+++ Supplied records

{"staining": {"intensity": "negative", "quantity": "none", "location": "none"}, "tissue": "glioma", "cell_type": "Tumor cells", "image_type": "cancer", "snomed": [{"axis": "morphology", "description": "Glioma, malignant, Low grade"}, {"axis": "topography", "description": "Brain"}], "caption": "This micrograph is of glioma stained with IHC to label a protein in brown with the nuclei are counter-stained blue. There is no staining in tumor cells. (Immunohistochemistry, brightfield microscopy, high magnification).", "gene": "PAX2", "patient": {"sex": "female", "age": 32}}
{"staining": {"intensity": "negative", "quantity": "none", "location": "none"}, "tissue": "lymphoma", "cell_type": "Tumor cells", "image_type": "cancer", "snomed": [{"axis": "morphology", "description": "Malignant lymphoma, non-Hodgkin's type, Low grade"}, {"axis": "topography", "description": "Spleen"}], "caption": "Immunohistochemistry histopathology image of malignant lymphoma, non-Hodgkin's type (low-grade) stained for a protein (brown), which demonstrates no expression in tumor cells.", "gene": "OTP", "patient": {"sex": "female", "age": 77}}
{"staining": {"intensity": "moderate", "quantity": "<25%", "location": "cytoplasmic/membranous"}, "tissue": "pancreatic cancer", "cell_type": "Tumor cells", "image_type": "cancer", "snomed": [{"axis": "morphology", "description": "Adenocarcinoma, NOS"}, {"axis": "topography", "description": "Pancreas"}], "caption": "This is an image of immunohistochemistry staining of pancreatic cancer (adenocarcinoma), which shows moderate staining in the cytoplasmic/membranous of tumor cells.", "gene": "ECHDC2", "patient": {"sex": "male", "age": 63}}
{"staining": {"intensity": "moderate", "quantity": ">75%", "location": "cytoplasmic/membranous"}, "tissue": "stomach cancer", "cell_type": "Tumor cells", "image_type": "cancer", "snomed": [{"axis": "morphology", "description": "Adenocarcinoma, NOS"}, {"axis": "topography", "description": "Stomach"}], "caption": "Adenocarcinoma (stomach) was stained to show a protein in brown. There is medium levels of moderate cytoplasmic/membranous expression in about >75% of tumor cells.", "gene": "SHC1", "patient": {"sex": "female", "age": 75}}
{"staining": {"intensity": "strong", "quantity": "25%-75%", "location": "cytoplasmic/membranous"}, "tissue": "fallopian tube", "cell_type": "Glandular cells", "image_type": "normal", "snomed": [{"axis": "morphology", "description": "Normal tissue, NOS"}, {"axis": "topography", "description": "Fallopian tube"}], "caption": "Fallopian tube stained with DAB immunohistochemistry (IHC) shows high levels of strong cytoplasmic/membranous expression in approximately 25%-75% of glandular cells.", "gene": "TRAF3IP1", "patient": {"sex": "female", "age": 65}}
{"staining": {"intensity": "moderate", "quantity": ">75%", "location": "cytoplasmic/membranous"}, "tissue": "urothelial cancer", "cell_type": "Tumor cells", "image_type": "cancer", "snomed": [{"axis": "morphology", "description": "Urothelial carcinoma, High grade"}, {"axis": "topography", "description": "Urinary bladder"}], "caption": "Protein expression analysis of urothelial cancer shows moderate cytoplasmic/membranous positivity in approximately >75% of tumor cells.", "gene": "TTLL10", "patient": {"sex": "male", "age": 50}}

++++++

**Exercise aim**
Exactly as they appear above, print all the entries.

**Result below**
{"staining": {"intensity": "negative", "quantity": "none", "location": "none"}, "tissue": "glioma", "cell_type": "Tumor cells", "image_type": "cancer", "snomed": [{"axis": "morphology", "description": "Glioma, malignant, Low grade"}, {"axis": "topography", "description": "Brain"}], "caption": "This micrograph is of glioma stained with IHC to label a protein in brown with the nuclei are counter-stained blue. There is no staining in tumor cells. (Immunohistochemistry, brightfield microscopy, high magnification).", "gene": "PAX2", "patient": {"sex": "female", "age": 32}}
{"staining": {"intensity": "negative", "quantity": "none", "location": "none"}, "tissue": "lymphoma", "cell_type": "Tumor cells", "image_type": "cancer", "snomed": [{"axis": "morphology", "description": "Malignant lymphoma, non-Hodgkin's type, Low grade"}, {"axis": "topography", "description": "Spleen"}], "caption": "Immunohistochemistry histopathology image of malignant lymphoma, non-Hodgkin's type (low-grade) stained for a protein (brown), which demonstrates no expression in tumor cells.", "gene": "OTP", "patient": {"sex": "female", "age": 77}}
{"staining": {"intensity": "moderate", "quantity": "<25%", "location": "cytoplasmic/membranous"}, "tissue": "pancreatic cancer", "cell_type": "Tumor cells", "image_type": "cancer", "snomed": [{"axis": "morphology", "description": "Adenocarcinoma, NOS"}, {"axis": "topography", "description": "Pancreas"}], "caption": "This is an image of immunohistochemistry staining of pancreatic cancer (adenocarcinoma), which shows moderate staining in the cytoplasmic/membranous of tumor cells.", "gene": "ECHDC2", "patient": {"sex": "male", "age": 63}}
{"staining": {"intensity": "moderate", "quantity": ">75%", "location": "cytoplasmic/membranous"}, "tissue": "stomach cancer", "cell_type": "Tumor cells", "image_type": "cancer", "snomed": [{"axis": "morphology", "description": "Adenocarcinoma, NOS"}, {"axis": "topography", "description": "Stomach"}], "caption": "Adenocarcinoma (stomach) was stained to show a protein in brown. There is medium levels of moderate cytoplasmic/membranous expression in about >75% of tumor cells.", "gene": "SHC1", "patient": {"sex": "female", "age": 75}}
{"staining": {"intensity": "strong", "quantity": "25%-75%", "location": "cytoplasmic/membranous"}, "tissue": "fallopian tube", "cell_type": "Glandular cells", "image_type": "normal", "snomed": [{"axis": "morphology", "description": "Normal tissue, NOS"}, {"axis": "topography", "description": "Fallopian tube"}], "caption": "Fallopian tube stained with DAB immunohistochemistry (IHC) shows high levels of strong cytoplasmic/membranous expression in approximately 25%-75% of glandular cells.", "gene": "TRAF3IP1", "patient": {"sex": "female", "age": 65}}
{"staining": {"intensity": "moderate", "quantity": ">75%", "location": "cytoplasmic/membranous"}, "tissue": "urothelial cancer", "cell_type": "Tumor cells", "image_type": "cancer", "snomed": [{"axis": "morphology", "description": "Urothelial carcinoma, High grade"}, {"axis": "topography", "description": "Urinary bladder"}], "caption": "Protein expression analysis of urothelial cancer shows moderate cytoplasmic/membranous positivity in approximately >75% of tumor cells.", "gene": "TTLL10", "patient": {"sex": "male", "age": 50}}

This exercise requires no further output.